Joho the Blog
|
|
|
August 08, 2005
According to The Boston Globe, how many times a year does the average downtown Boston parking meter require repair? You win if you get within an order of magnitude of the answer. The answer is in the first comment to this post. [Tag: OrderOfMagnitudeQuiz] Posted
by D. Weinberger at August 8, 2005 12:00 PM
|
Comments
The Globe says the average meter needs repair 4 times a month, or 36/year. (Apparently meters near valet parkers require repair 10 times per month.)
Posted by: David Weinberger | August 8, 2005 12:02 PM
I used to have an office overlooking a small city parking lot, maybe 75 meters.
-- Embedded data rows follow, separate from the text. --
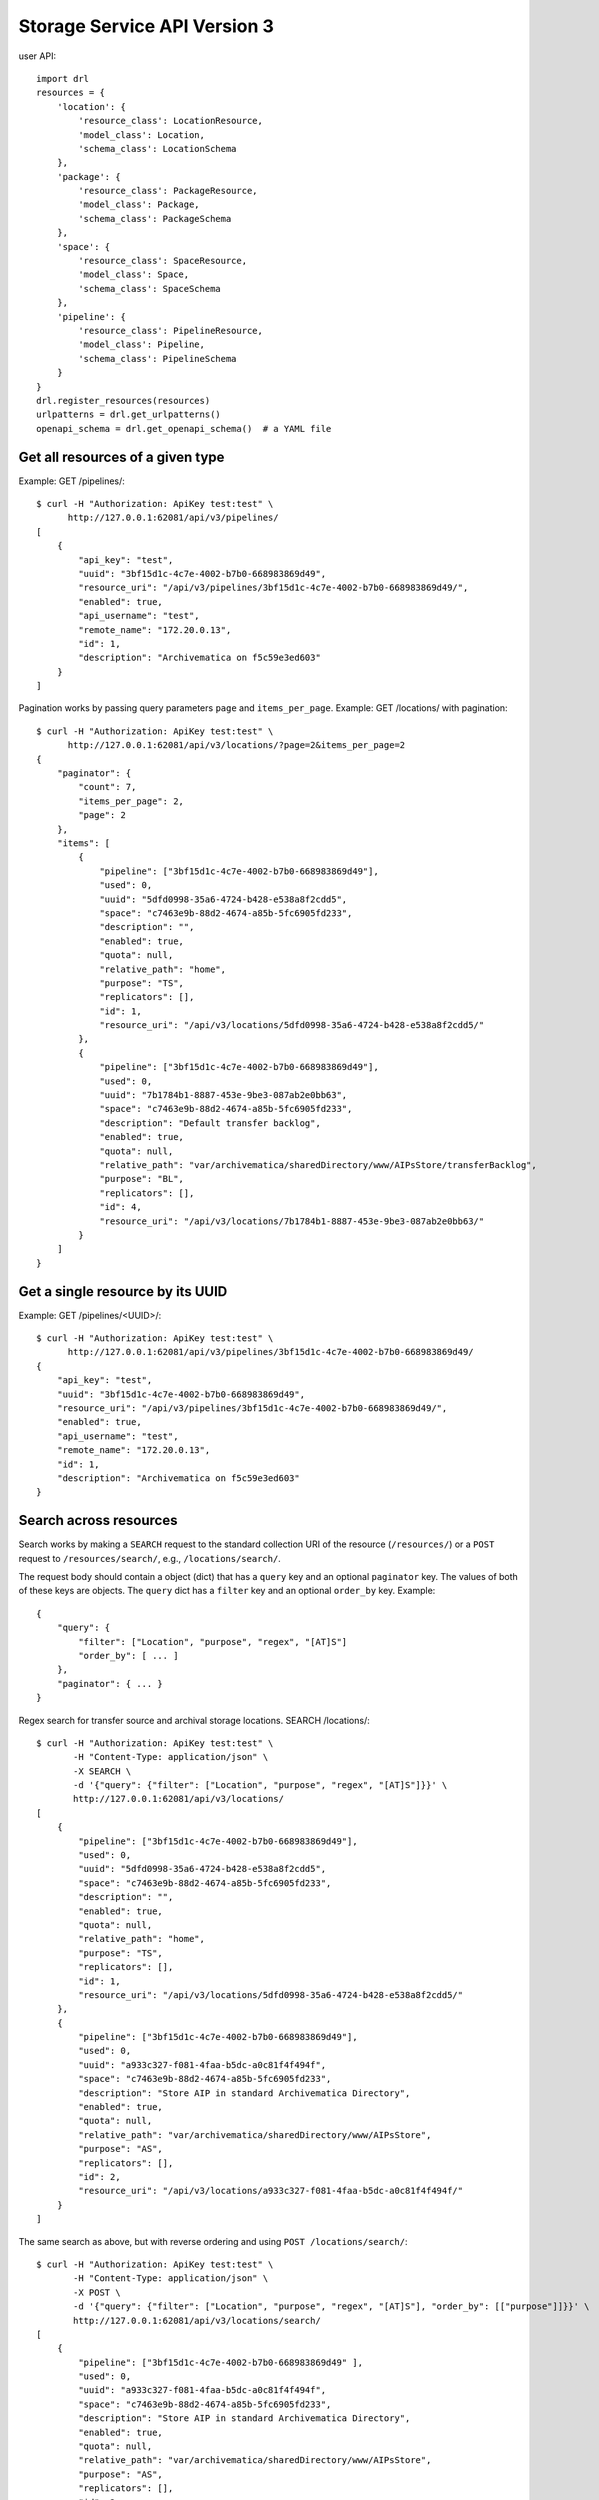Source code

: ================================================================================
  Storage Service API Version 3
================================================================================

user API::

    import drl
    resources = {
        'location': {
            'resource_class': LocationResource,
            'model_class': Location,
            'schema_class': LocationSchema
        },
        'package': {
            'resource_class': PackageResource,
            'model_class': Package,
            'schema_class': PackageSchema
        },
        'space': {
            'resource_class': SpaceResource,
            'model_class': Space,
            'schema_class': SpaceSchema
        },
        'pipeline': {
            'resource_class': PipelineResource,
            'model_class': Pipeline,
            'schema_class': PipelineSchema
        }
    }
    drl.register_resources(resources)
    urlpatterns = drl.get_urlpatterns()
    openapi_schema = drl.get_openapi_schema()  # a YAML file


Get all resources of a given type
================================================================================

Example: GET /pipelines/::

    $ curl -H "Authorization: ApiKey test:test" \
          http://127.0.0.1:62081/api/v3/pipelines/
    [
        {
            "api_key": "test",
            "uuid": "3bf15d1c-4c7e-4002-b7b0-668983869d49",
            "resource_uri": "/api/v3/pipelines/3bf15d1c-4c7e-4002-b7b0-668983869d49/",
            "enabled": true,
            "api_username": "test",
            "remote_name": "172.20.0.13",
            "id": 1,
            "description": "Archivematica on f5c59e3ed603"
        }
    ]

Pagination works by passing query parameters ``page`` and ``items_per_page``.
Example: GET /locations/ with pagination::

    $ curl -H "Authorization: ApiKey test:test" \
          http://127.0.0.1:62081/api/v3/locations/?page=2&items_per_page=2
    {
        "paginator": {
            "count": 7,
            "items_per_page": 2,
            "page": 2
        },
        "items": [
            {
                "pipeline": ["3bf15d1c-4c7e-4002-b7b0-668983869d49"],
                "used": 0,
                "uuid": "5dfd0998-35a6-4724-b428-e538a8f2cdd5",
                "space": "c7463e9b-88d2-4674-a85b-5fc6905fd233",
                "description": "",
                "enabled": true,
                "quota": null,
                "relative_path": "home",
                "purpose": "TS",
                "replicators": [],
                "id": 1,
                "resource_uri": "/api/v3/locations/5dfd0998-35a6-4724-b428-e538a8f2cdd5/"
            },
            {
                "pipeline": ["3bf15d1c-4c7e-4002-b7b0-668983869d49"],
                "used": 0,
                "uuid": "7b1784b1-8887-453e-9be3-087ab2e0bb63",
                "space": "c7463e9b-88d2-4674-a85b-5fc6905fd233",
                "description": "Default transfer backlog",
                "enabled": true,
                "quota": null,
                "relative_path": "var/archivematica/sharedDirectory/www/AIPsStore/transferBacklog",
                "purpose": "BL",
                "replicators": [],
                "id": 4,
                "resource_uri": "/api/v3/locations/7b1784b1-8887-453e-9be3-087ab2e0bb63/"
            }
        ]
    }


Get a single resource by its UUID
================================================================================

Example: GET /pipelines/<UUID>/::

    $ curl -H "Authorization: ApiKey test:test" \
          http://127.0.0.1:62081/api/v3/pipelines/3bf15d1c-4c7e-4002-b7b0-668983869d49/
    {
        "api_key": "test",
        "uuid": "3bf15d1c-4c7e-4002-b7b0-668983869d49",
        "resource_uri": "/api/v3/pipelines/3bf15d1c-4c7e-4002-b7b0-668983869d49/",
        "enabled": true,
        "api_username": "test",
        "remote_name": "172.20.0.13",
        "id": 1,
        "description": "Archivematica on f5c59e3ed603"
    }


Search across resources
================================================================================

Search works by making a ``SEARCH`` request to the standard collection URI of
the resource (``/resources/``) or a ``POST`` request to ``/resources/search/``,
e.g., ``/locations/search/``.

The request body should contain a object (dict) that has a ``query`` key and an
optional ``paginator`` key. The values of both of these keys are objects. The
``query`` dict has a ``filter`` key and an optional ``order_by`` key. Example::

    {
        "query": {
            "filter": ["Location", "purpose", "regex", "[AT]S"]
            "order_by": [ ... ]
        },
        "paginator": { ... }
    }

Regex search for transfer source and archival storage locations. SEARCH
/locations/::

    $ curl -H "Authorization: ApiKey test:test" \
           -H "Content-Type: application/json" \
           -X SEARCH \
           -d '{"query": {"filter": ["Location", "purpose", "regex", "[AT]S"]}}' \
           http://127.0.0.1:62081/api/v3/locations/
    [
        {
            "pipeline": ["3bf15d1c-4c7e-4002-b7b0-668983869d49"],
            "used": 0,
            "uuid": "5dfd0998-35a6-4724-b428-e538a8f2cdd5",
            "space": "c7463e9b-88d2-4674-a85b-5fc6905fd233",
            "description": "",
            "enabled": true,
            "quota": null,
            "relative_path": "home",
            "purpose": "TS",
            "replicators": [],
            "id": 1,
            "resource_uri": "/api/v3/locations/5dfd0998-35a6-4724-b428-e538a8f2cdd5/"
        },
        {
            "pipeline": ["3bf15d1c-4c7e-4002-b7b0-668983869d49"],
            "used": 0,
            "uuid": "a933c327-f081-4faa-b5dc-a0c81f4f494f",
            "space": "c7463e9b-88d2-4674-a85b-5fc6905fd233",
            "description": "Store AIP in standard Archivematica Directory",
            "enabled": true,
            "quota": null,
            "relative_path": "var/archivematica/sharedDirectory/www/AIPsStore",
            "purpose": "AS",
            "replicators": [],
            "id": 2,
            "resource_uri": "/api/v3/locations/a933c327-f081-4faa-b5dc-a0c81f4f494f/"
        }
    ]

The same search as above, but with reverse ordering and using ``POST
/locations/search/``::

    $ curl -H "Authorization: ApiKey test:test" \
           -H "Content-Type: application/json" \
           -X POST \
           -d '{"query": {"filter": ["Location", "purpose", "regex", "[AT]S"], "order_by": [["purpose"]]}}' \
           http://127.0.0.1:62081/api/v3/locations/search/
    [
        {
            "pipeline": ["3bf15d1c-4c7e-4002-b7b0-668983869d49" ],
            "used": 0,
            "uuid": "a933c327-f081-4faa-b5dc-a0c81f4f494f",
            "space": "c7463e9b-88d2-4674-a85b-5fc6905fd233",
            "description": "Store AIP in standard Archivematica Directory",
            "enabled": true,
            "quota": null,
            "relative_path": "var/archivematica/sharedDirectory/www/AIPsStore",
            "purpose": "AS",
            "replicators": [],
            "id": 2,
            "resource_uri": "/api/v3/locations/a933c327-f081-4faa-b5dc-a0c81f4f494f/"
        },
        {
            "pipeline": ["3bf15d1c-4c7e-4002-b7b0-668983869d49"],
            "used": 0,
            "uuid": "5dfd0998-35a6-4724-b428-e538a8f2cdd5",
            "space": "c7463e9b-88d2-4674-a85b-5fc6905fd233",
            "description": "",
            "enabled": true,
            "quota": null,
            "relative_path": "home",
            "purpose": "TS",
            "replicators": [],
            "id": 1,
            "resource_uri": "/api/v3/locations/5dfd0998-35a6-4724-b428-e538a8f2cdd5/"
        }
    ]

The same search as above, this time adding pagination::

    $ curl -H "Authorization: ApiKey test:test" \
           -H "Content-Type: application/json" \
           -X POST \
           -d '{"paginator": {"page": 2, "items_per_page": 1}, "query": {"filter": ["Location", "purpose", "regex", "[AT]S"], "order_by": [["purpose"]]}}' \
           http://127.0.0.1:62081/api/v3/locations/search/
    {
        "paginator": {
            "count": 2,
            "items_per_page": 1,
            "page": 2
        },
        "items": [
            {
                "pipeline": ["3bf15d1c-4c7e-4002-b7b0-668983869d49"],
                "used": 0,
                "uuid": "5dfd0998-35a6-4724-b428-e538a8f2cdd5",
                "space": "c7463e9b-88d2-4674-a85b-5fc6905fd233",
                "description": "",
                "enabled": true,
                "quota": null,
                "relative_path": "home",
                "purpose": "TS",
                "replicators": [],
                "id": 1,
                "resource_uri": "/api/v3/locations/5dfd0998-35a6-4724-b428-e538a8f2cdd5/"
            }
        ]
    }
The parking lot had its rhythms, full around noon, steady traffic the rest of the day. Parking Enforcement trolled hourly, couple of times a month a guy collected the coins.
Broken meters generally stayed broken for days to weeks. Spotting them was kind of a game -- why does that meter *always* have an occupant?
Based on my parking lot, the Globe's numbers are off by a couple of orders of magnitude. 4 repairs times 75 meters is 300 maintenance sorties a month. I never saw a parking meter being fixed or replaced over a span of several years. Based on the number of broken meters that eventually got fixed I'd put the number of faerie visits closer to 3 a month for the entire lot.
( This parking lot is in the center of the continent, on the whole a harsher environment than Boston. To the extent nature is a factor in meter failure our observations should be similar. Is meter vandalism a popular pastime in Beantown? )
Posted by: black dog barking | August 10, 2005 10:09 AM
Maybe they are simply counting "how often they need repair". In other words, nobody is fixing the meters. So they get count multiple times. The more often they check, the more often they need repair.
Posted by: Andrius Kulikauskas | August 10, 2005 06:39 PM
If it's 4 times a month, doesn't that make it 48 times/year?
Posted by: chao | August 11, 2005 03:01 AM
Yeah, the Globe numbers seem way off. But that's what The Globe reported.
As for what 4 times 12 equals, well, we may never know for sure.
Posted by: David Weinberger | August 11, 2005 08:55 AM
i was a valet in downtown boston. broken meters are broken by inserting paper("jamming meters" in the coinslot. To fix them BTD has to only turn a key to open the meter, then remove the foreign object. It is hardly noticable.